• SET PROBLEM A:
Answer these questions about the forum thread on whether a sliding box will fall over, one answer per line, marked the same way:
(i) What is μ set equal to in the thread?
(ii) Which formula does arydberg suggest for computing the velocity?
(iii) In the situation haruspex is analyzing, what is the box still doing?

• TEXT EXCERPT:

Will a sliding box fall over when it stops?

[kuruman]

How are you defining z here? $z=A\cos(\phi)$ implies you are using it the way I did, but then you should have $m\ddot x=-\mu N$. x is not z.

Yes, I see that now. I misunderstood the meaning of $z$. I also understand the re-scaling. I now have to mull over the condition you posted in #30. Thanks.

 

[kuruman]

Indeed, the conclusion is that tipping will only start/continue if $\cos(\alpha+2\phi)>\cos(\alpha)/3$, where $\mu=\tan(\alpha)$.

I do not understand this inequality and how tipping will start/continue if it is satisfied. For $\phi >\pi/4$ the left side is certainly negative while the right side is positive and this will still be so as $\phi$ increases past that point. Isn't $A$ vertical and hence $\phi=\pi/2$ when the CM is at its highest point? What am I missing/misunderstanding?

 

[haruspex]

I do not understand this inequality and how tipping will start/continue if it is satisfied. For $\phi >\pi/4$ the left side is certainly negative while the right side is positive and this will still be so as $\phi$ increases past that point. Isn't $A$ vertical and hence $\phi=\pi/2$ when the CM is at its highest point? What am I missing/misunderstanding?

Ahem.. correcting my algebra..

For the condition for starting/continuing to tip we can take $\dot\phi=0$ and $\ddot\phi>0$.
Will also assume φ≤π/2, since the development in post 18 might be invalid else.
From the equation in post #18:
$(\frac 13-(\mu\sin(\phi)-\cos(\phi))\cos(\phi))(\mu\sin(\phi)-\cos(\phi))>0$
Writing $\mu=\tan(\alpha)$ we can break this into two cases.
1. $\mu\sin(\phi)>\cos(\phi)$ (i.e. φ+α>π/2)
$\frac 13>(\tan(\alpha)\sin(\phi)-\cos(\phi))\cos(\phi)$
$\frac 23>\tan(\alpha)\sin(2\phi)-1-\cos(2\phi)$
$\frac 53>\tan(\alpha)\sin(2\phi)-\cos(2\phi)$
$5\cos(\alpha)>3(\sin(\alpha)\sin(2\phi)-\cos(\alpha)\cos(2\phi))$
$5\cos(\alpha)+3\cos(\alpha+2\phi)>0$
Looks weird, but..
2. φ+α<π/2
As above but with all inequalities reversed. I'd say the conclusion for this case is it can't happen.

Still looks mighty strange...

 

[arydberg]

I would approach this from an energy viewpoint. First find the center of gravity and weight of the box. Then draw a segment of a circle that the center of gravity followers when the box tips over. Then find the height that the center of gravity has to rise so a tip over is possible. find the energy of the box necessary for a tip over to the energy due to the velocity. Compute the velocity using e = 1/2 m v ^2

 

[haruspex]

I would approach this from an energy viewpoint. First find the center of gravity and weight of the box. Then draw a segment of a circle that the center of gravity followers when the box tips over. Then find the height that the center of gravity has to rise so a tip over is possible. find the energy of the box necessary for a tip over to the energy due to the velocity. Compute the velocity using e = 1/2 m v ^2

Work is not conserved here. For the situation I am trying to analyse, the box is still sliding on one corner. Once it stops sliding, yes energy makes it easy.

• SET PROBLEM B: Quote the entries from the first line through the line that contains "സ്തുതിച്ചുംകൊണ്ട്", including both of those lines.

• EXERCISE DATA:

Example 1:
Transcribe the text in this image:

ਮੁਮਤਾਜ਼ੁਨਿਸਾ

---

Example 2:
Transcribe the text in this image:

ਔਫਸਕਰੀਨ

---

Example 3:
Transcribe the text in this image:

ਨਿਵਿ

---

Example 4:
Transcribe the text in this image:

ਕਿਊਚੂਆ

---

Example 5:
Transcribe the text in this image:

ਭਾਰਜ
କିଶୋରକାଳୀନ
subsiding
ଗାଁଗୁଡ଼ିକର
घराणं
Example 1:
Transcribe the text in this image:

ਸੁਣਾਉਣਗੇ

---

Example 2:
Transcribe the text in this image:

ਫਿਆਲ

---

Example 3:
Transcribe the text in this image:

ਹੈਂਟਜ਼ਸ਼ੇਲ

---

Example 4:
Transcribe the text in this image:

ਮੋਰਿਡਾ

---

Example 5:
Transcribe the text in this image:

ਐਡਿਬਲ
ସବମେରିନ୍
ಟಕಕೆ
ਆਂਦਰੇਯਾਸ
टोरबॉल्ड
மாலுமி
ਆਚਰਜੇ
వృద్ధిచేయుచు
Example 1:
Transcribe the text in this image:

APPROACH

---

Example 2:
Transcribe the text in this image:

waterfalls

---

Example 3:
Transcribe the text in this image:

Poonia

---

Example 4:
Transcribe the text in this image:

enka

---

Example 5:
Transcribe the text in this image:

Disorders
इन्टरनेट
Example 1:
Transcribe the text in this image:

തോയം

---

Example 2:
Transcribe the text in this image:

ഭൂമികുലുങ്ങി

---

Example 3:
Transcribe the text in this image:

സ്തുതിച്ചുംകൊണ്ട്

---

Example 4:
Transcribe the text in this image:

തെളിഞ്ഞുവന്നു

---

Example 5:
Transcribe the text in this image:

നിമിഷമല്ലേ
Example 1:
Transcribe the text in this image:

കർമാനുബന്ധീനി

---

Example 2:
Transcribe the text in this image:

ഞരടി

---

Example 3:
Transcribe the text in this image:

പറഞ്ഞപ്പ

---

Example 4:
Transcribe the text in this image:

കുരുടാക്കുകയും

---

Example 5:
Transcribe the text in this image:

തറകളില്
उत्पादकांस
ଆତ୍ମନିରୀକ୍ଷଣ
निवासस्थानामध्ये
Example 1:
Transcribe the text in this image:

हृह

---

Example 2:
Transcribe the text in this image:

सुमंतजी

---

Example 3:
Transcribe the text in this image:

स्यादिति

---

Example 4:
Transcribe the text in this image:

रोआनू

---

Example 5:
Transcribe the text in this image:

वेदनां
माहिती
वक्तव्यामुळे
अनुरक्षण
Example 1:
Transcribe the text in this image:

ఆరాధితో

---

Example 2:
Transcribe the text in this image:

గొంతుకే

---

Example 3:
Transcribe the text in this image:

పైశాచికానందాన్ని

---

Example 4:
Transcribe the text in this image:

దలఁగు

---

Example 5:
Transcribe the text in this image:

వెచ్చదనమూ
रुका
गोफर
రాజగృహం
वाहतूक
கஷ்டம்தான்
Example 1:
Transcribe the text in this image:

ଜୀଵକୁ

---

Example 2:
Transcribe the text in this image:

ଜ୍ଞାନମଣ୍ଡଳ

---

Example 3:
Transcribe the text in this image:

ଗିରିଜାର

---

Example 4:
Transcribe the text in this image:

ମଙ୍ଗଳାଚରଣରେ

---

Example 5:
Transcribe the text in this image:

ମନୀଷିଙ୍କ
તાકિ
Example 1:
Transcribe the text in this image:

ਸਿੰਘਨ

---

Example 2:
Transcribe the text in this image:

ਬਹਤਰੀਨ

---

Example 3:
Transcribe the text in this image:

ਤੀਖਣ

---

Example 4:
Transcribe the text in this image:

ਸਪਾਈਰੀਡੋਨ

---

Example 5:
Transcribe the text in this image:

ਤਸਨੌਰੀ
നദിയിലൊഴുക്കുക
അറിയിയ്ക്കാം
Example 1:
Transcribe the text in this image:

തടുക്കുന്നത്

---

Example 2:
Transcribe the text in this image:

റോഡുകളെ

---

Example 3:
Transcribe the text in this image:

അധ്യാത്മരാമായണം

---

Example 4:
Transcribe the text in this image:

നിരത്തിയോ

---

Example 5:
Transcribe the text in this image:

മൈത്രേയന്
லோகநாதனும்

• WORKED ANSWER A:
(i) μ is set equal to tan(α).
(ii) e = 1/2 m v^2
(iii) It is still sliding on one corner.

• WORKED ANSWER B:
Example 1:
Transcribe the text in this image:

ਮੁਮਤਾਜ਼ੁਨਿਸਾ

---

Example 2:
Transcribe the text in this image:

ਔਫਸਕਰੀਨ

---

Example 3:
Transcribe the text in this image:

ਨਿਵਿ

---

Example 4:
Transcribe the text in this image:

ਕਿਊਚੂਆ

---

Example 5:
Transcribe the text in this image:

ਭਾਰਜ
କିଶୋରକାଳୀନ
subsiding
ଗାଁଗୁଡ଼ିକର
घराणं
Example 1:
Transcribe the text in this image:

ਸੁਣਾਉਣਗੇ

---

Example 2:
Transcribe the text in this image:

ਫਿਆਲ

---

Example 3:
Transcribe the text in this image:

ਹੈਂਟਜ਼ਸ਼ੇਲ

---

Example 4:
Transcribe the text in this image:

ਮੋਰਿਡਾ

---

Example 5:
Transcribe the text in this image:

ਐਡਿਬਲ
ସବମେରିନ୍
ಟಕಕೆ
ਆਂਦਰੇਯਾਸ
टोरबॉल्ड
மாலுமி
ਆਚਰਜੇ
వృద్ధిచేయుచు
Example 1:
Transcribe the text in this image:

APPROACH

---

Example 2:
Transcribe the text in this image:

waterfalls

---

Example 3:
Transcribe the text in this image:

Poonia

---

Example 4:
Transcribe the text in this image:

enka

---

Example 5:
Transcribe the text in this image:

Disorders
इन्टरनेट
Example 1:
Transcribe the text in this image:

തോയം

---

Example 2:
Transcribe the text in this image:

ഭൂമികുലുങ്ങി

---

Example 3:
Transcribe the text in this image:

സ്തുതിച്ചുംകൊണ്ട്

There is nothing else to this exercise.